# GM built its 150000th Chevrolet Cruze in Argentina



## Tpstr (Jul 18, 2015)

So, after reading the conversation about what GM could have done to keep selling the Cruze, it’s interesting to see this post. What’s so different about the Argentine market that they can make a go there? Other than, I’m guessing massive govt subsidies.


----------



## 17Hatch6MT (Dec 28, 2015)

Or barriers to imports


----------



## Blasirl (Mar 31, 2015)

I smell a possible road trip...do you think they sell the LTZ Hatch with a manual?


----------



## JLL (Sep 12, 2017)

Tpstr said:


> So, after reading the conversation about what GM could have done to keep selling the Cruze, it’s interesting to see this post. What’s so different about the Argentine market that they can make a go there? Other than, I’m guessing massive govt subsidies.

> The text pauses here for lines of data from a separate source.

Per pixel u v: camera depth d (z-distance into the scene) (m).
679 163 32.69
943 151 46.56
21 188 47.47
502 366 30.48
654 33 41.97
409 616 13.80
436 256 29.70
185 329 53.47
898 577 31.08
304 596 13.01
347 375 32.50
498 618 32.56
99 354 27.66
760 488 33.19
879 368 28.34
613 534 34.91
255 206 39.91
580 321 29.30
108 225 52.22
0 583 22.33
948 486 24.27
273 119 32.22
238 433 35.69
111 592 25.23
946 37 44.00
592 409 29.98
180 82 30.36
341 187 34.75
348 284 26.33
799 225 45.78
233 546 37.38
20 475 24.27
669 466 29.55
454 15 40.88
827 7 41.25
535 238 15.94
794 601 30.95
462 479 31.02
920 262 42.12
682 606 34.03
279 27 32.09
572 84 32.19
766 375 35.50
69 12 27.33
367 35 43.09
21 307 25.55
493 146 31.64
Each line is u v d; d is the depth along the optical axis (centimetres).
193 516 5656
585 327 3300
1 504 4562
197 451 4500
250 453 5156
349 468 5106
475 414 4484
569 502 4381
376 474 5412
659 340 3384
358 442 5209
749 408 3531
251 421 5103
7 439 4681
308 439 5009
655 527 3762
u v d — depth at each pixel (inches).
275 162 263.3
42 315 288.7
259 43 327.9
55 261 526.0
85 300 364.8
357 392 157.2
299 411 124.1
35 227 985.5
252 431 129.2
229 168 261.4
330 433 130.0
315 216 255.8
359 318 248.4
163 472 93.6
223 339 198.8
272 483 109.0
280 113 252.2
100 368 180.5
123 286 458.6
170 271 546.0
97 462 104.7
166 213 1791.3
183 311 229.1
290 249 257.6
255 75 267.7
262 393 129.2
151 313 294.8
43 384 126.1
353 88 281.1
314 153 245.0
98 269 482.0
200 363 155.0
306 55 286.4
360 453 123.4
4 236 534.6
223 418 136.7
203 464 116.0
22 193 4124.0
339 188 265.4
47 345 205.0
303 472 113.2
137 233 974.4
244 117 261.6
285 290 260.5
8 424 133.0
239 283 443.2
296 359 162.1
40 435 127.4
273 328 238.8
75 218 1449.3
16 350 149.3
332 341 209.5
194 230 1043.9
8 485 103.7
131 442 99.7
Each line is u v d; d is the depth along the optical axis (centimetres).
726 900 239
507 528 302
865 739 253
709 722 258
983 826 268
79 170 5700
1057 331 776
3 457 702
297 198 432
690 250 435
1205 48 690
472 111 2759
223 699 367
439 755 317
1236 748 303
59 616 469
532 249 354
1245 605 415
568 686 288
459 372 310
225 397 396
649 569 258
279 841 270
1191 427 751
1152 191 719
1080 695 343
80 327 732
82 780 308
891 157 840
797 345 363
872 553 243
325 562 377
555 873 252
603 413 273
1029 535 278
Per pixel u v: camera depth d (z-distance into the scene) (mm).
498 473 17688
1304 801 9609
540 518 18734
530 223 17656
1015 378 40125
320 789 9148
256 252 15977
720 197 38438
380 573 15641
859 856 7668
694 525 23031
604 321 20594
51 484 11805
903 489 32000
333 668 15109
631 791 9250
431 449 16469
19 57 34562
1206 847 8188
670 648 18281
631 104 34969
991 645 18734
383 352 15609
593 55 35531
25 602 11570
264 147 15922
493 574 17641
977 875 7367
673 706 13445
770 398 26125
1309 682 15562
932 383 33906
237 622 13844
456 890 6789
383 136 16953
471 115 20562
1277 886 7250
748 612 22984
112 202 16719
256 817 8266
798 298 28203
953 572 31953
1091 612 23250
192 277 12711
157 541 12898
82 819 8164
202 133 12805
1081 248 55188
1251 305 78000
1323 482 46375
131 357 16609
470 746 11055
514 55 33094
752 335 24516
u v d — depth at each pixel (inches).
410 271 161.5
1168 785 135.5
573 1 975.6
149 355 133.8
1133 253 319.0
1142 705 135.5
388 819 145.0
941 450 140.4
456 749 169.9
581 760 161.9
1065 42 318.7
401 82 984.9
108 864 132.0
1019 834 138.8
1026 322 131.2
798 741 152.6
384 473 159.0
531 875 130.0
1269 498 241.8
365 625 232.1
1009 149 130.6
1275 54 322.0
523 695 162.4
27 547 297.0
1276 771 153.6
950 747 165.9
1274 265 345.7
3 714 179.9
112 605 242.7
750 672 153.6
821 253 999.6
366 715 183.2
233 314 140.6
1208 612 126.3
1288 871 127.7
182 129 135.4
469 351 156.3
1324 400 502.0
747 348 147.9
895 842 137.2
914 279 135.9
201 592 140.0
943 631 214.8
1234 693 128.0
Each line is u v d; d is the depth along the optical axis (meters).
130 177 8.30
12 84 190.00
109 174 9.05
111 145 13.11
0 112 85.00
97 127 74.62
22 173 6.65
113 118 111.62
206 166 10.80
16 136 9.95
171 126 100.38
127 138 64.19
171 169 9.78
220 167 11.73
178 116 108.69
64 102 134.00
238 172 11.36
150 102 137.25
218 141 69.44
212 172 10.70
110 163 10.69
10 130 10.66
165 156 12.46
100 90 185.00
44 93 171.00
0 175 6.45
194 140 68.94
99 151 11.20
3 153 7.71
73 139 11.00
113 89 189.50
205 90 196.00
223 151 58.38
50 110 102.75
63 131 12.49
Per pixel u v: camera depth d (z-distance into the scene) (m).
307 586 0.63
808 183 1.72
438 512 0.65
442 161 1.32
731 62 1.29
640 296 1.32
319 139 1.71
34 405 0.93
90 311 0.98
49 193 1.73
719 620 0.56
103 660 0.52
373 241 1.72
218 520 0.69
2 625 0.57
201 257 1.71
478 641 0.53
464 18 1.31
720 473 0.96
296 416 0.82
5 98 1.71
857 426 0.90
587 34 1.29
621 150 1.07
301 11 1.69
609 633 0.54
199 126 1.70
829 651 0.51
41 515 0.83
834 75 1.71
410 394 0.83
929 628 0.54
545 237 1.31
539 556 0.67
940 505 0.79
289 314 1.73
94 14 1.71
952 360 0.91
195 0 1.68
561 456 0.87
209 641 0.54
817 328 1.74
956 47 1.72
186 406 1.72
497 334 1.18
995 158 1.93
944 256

I'm just guessing, but my guess would be that the average American has more discretionary income than the average Argentine and therefore SUV'S and trucks don't sell as well in Argentina than they do in the United States.


----------



## 17Hatch6MT (Dec 28, 2015)

Argentina had a protected industry for many years; maybe that has continued. I am from Kenosha, and I know that for a long time, Kaiser Industries-Argentina built cars based on the Kaiser Manhattan and, following that, the mid-1960s AMC/Rambler American and Classic body shells with Kaiser OHC 6 cyl engines. I'm not sure these cars were sold anywhere else in the world.


----------



## jsusanka (Jan 31, 2011)

I still like the look of the hatch.


----------